A consortium of Austrian investor company Core Value Capital, solar developer Green Source Consulting GmbH and Russian energy project business Vershina Development LLC has announced commissioning of five grid-connected PV power projects with a total generation capacity of 75 MW in Russia’s Far East.
The consortium also includes Austrian investment company Core Value Capital GmbH and construction firm compatriot LSG Beteiligungs GmbH.
One of the facilities built by the international consortium in Russia.

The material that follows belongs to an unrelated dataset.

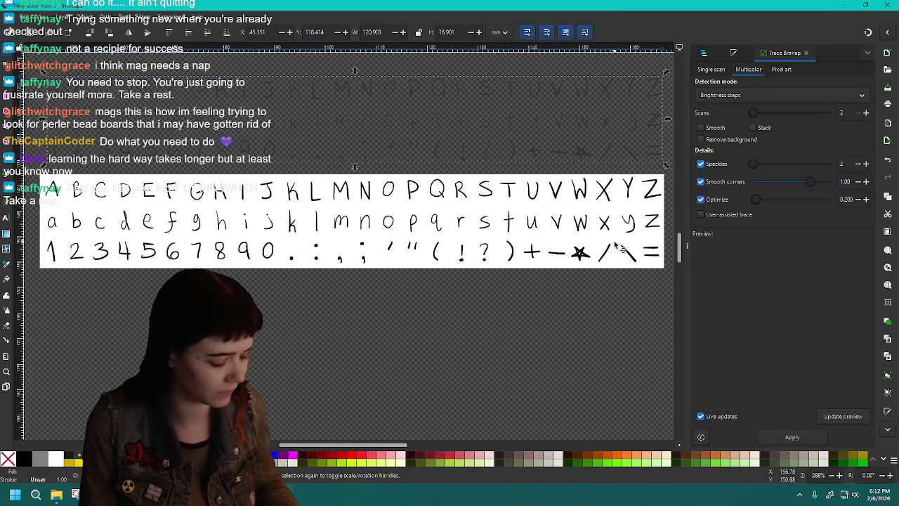
pyautogui.press('ctrl+s')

Image: Veshina Development
The group said the five plants – SPP Kabanskaya, SPP Tarbagatai, SPP BVS, SPP Balei and SPP Orlovskiy GOK – with the first three being in the districts of Kabansky, Tarbagataisky and Kyakhtinsky in the Republic of Buryatia and the other two in the Zabaikalsky Territory. The high-irradiation Far East of Russia has limited electricity transmission networks.
Construction was carried out by the Russian subsidiary of an engineering, procurement and construction services consortium formed by Germany’s Gildemeier Energy Solutions GmbH and Austrian company LSG Group.
New jobs
The solar facilities were built under Russia’s Capacity Supply Agreement (CSA) program, which enables power companies to sell generation capacity and electricity on the day-ahead Wholesale Electricity and Capacity Market.
“The load on the network infrastructure will be reduced and the flow of electricity will be optimized,” said the consortium responsible for the projects. “But the main advantages for the region from the implementation of these projects are new jobs and fresh taxes.”
Pavel Shevchenko, CEO of Veshina Development, told pv magazine investors see a return on capital expenditure investment through payments for capacity delivery agreements. Operational expenditure is covered by payments for electricity sold on the day-ahead or balancing markets. “Capacity payments can guarantee investment return within 15 years, with a certain profitability,” said Shevchenko.
Capacity needed
The CSA program works particularly well in the “price zone” areas of Russia, where energy can be traded more efficiently. The Republic of Buryatia is such a zone and has a pressing need for more generation capacity.
The Far East Federal District is the largest and the least populated in Russia. The region has the poorest energy and transport infrastructure in the nation. To improve the situation, the Russian government is seeking Asia-Pacific-based investors.
In April, Russian module maker Hevel announced it will build a 1 MW solar plant for Russian metals miner Polymetal. The solar facility will supply power to the company’s site in the Khabarovsk region, in the Russian Far East, where Hevel is also deploying diesel-solar plants with a combined generation capacity of 40 MW.